## List of tasks:
1 – From the article on wind investment in the G20, write out the passage that begins at the words "How attractive is" and stops after the words "sector in particular.".
2 – Count the lines of the records that contain the string "Dashboard", and give only that number.

## Document section:
..........
How attractive is wind investment in the G20?
This week, law firm Ashurst has published a report, ‘Powering Change’, which shares the views of 2,090 executives in the G20 about the energy transition.
This week, law firm Ashurst has published a report, ‘Powering Change’, which shares the views of 2,090 executives in the G20 about the energy transition.
The respondents are responsible for taking the energy investment decisions in their businesses, with average turnover of $15bn and total turnover of $30trn.
And among their views on the energy transition, there are interesting talking points for the wind sector in particular.
For example, the report highlights the growing attraction of offshore wind, including in regions that don’t currently have an active offshore wind industry, and how it could be more attractive than onshore wind in the coming years.
What does the research show?
There is broad agreement from respondents about the need to invest in the energy transition.
In total, 82% said they were under extreme or significant pressure to do so, with 87% citing extreme or significant government pressure.
This is forcing firms to act. Eighty-six percent of those from large businesses – with over $50m turnover and 250 employees – said the energy transition will be key to strategic growth. The figure for those at smaller companies was 71%.
But respondents also identified a series of barriers to investment, including technical risk, lack of government support and high transactional costs.
The second of those is the most intriguing.
How can governments be the greatest source of pressure for the companies polled and also the second-largest barrier to investment? Well, the report’s authors have a theory. The 87% doesn’t just show that businesses are under pressure from central governments, but rather from every level: from cities, states and opposition parties, reflecting public sentiment.
..........
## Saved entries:

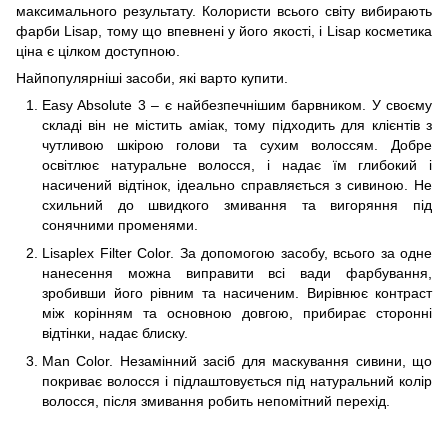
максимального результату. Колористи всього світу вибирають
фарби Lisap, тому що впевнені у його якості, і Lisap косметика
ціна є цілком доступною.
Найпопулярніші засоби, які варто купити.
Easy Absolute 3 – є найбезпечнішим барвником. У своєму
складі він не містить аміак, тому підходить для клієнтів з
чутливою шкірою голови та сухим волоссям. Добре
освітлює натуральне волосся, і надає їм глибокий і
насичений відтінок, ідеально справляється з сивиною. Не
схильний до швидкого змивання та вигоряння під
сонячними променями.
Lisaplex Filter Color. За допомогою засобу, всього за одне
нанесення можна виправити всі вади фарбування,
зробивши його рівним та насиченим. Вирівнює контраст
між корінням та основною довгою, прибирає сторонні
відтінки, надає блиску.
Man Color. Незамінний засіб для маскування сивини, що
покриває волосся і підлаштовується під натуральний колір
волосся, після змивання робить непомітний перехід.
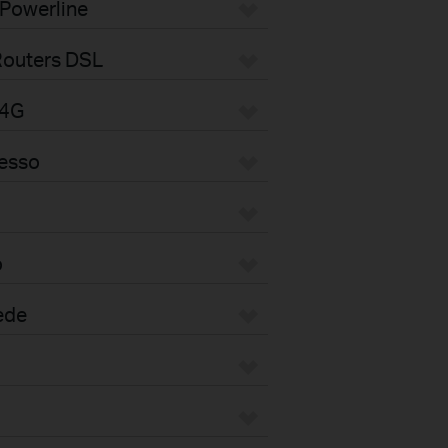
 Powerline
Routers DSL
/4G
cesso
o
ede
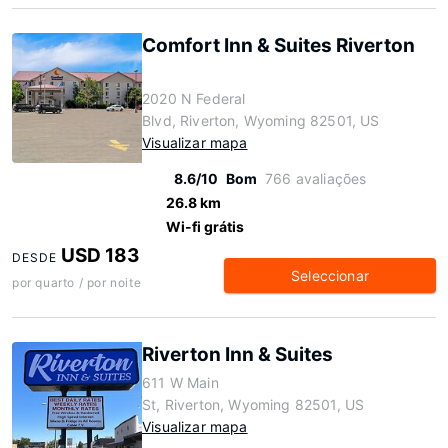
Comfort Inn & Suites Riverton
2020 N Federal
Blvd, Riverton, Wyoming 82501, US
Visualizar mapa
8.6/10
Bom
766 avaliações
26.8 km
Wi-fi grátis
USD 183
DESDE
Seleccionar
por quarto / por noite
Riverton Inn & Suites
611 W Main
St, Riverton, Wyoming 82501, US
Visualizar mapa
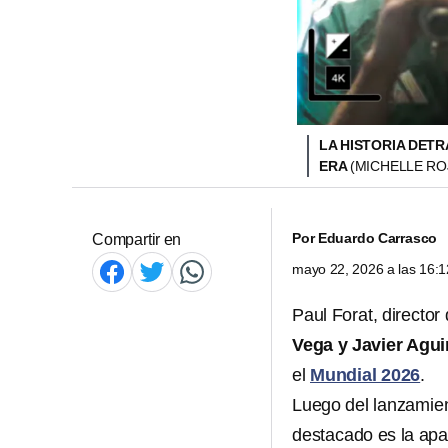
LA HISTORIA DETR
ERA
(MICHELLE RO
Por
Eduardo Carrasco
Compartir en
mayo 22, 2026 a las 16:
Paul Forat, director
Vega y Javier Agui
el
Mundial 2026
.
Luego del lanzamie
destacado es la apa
..........
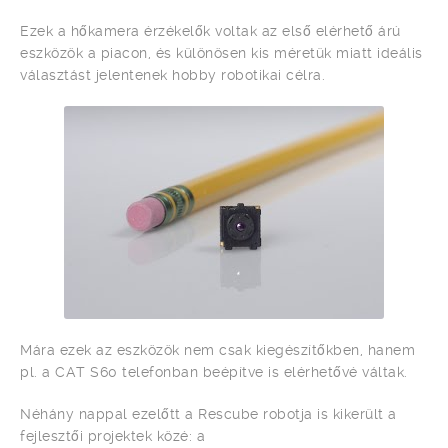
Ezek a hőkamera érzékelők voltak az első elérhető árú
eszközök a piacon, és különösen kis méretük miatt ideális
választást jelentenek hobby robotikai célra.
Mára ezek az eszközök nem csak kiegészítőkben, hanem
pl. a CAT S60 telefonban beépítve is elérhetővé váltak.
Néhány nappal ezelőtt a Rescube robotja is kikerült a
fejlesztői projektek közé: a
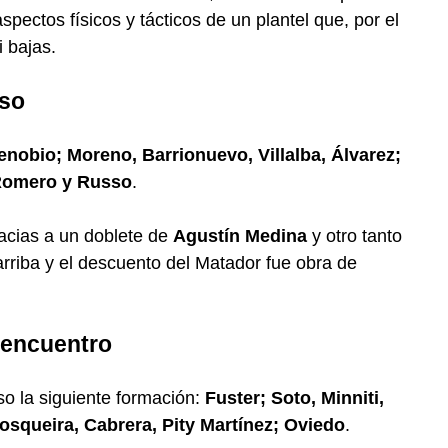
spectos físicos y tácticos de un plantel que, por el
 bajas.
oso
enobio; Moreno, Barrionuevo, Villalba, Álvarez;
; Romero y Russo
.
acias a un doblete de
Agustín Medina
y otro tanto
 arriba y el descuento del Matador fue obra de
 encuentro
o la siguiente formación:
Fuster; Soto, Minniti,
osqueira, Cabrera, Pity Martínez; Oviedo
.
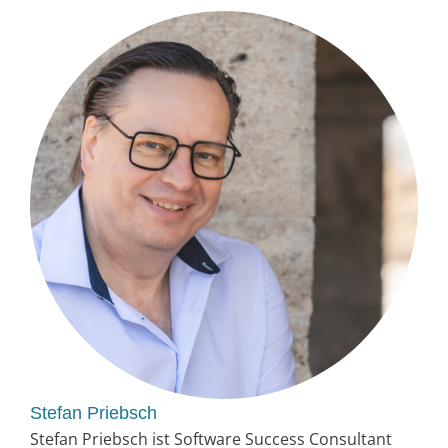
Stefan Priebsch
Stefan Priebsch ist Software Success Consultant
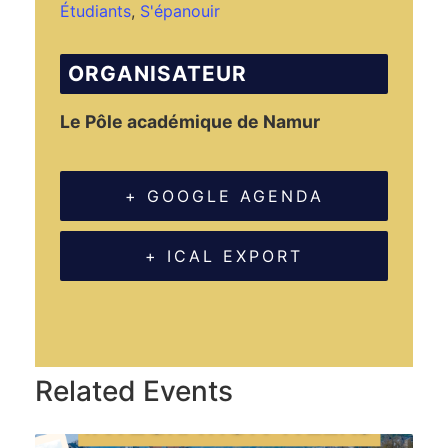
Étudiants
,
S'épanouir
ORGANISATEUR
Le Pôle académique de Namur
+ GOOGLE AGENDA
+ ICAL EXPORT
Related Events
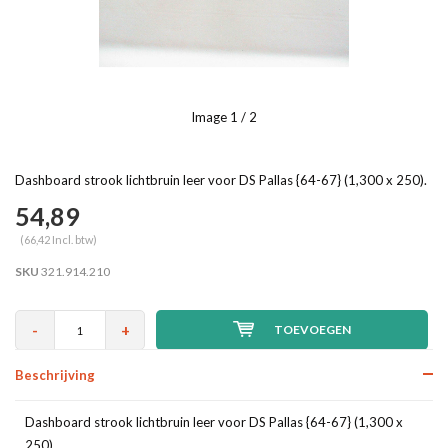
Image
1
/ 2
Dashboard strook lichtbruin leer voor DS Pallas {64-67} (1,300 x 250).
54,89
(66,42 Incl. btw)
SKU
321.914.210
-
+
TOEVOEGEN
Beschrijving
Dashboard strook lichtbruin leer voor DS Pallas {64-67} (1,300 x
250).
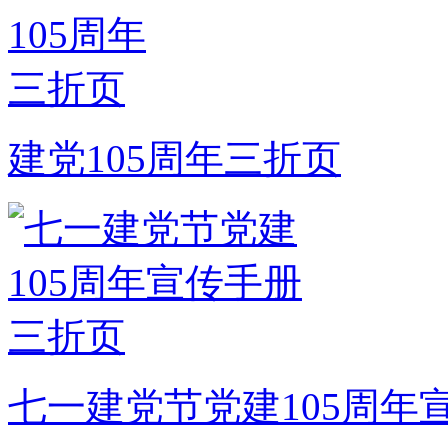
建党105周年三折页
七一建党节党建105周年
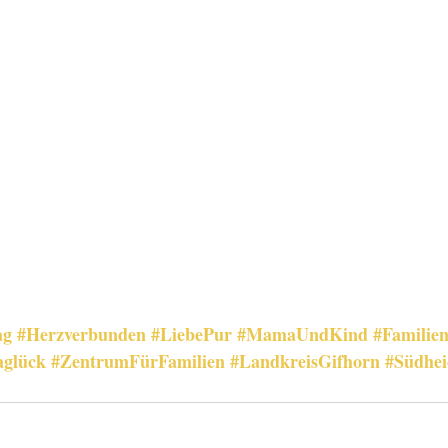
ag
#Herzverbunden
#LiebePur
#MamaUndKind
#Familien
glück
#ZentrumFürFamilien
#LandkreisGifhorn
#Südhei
..........
## Solutions:
1 –
How attractive is wind investment in the G20?
This week, law firm Ashurst has published a report, ‘Powering Change’, which shares the views of 2,090 executives in the G20 about the energy transition.
This week, law firm Ashurst has published a report, ‘Powering Change’, which shares the views of 2,090 executives in the G20 about the energy transition.
The respondents are responsible for taking the energy investment decisions in their businesses, with average turnover of $15bn and total turnover of $30trn.
And among their views on the energy transition, there are interesting talking points for the wind sector in particular.

2 – 2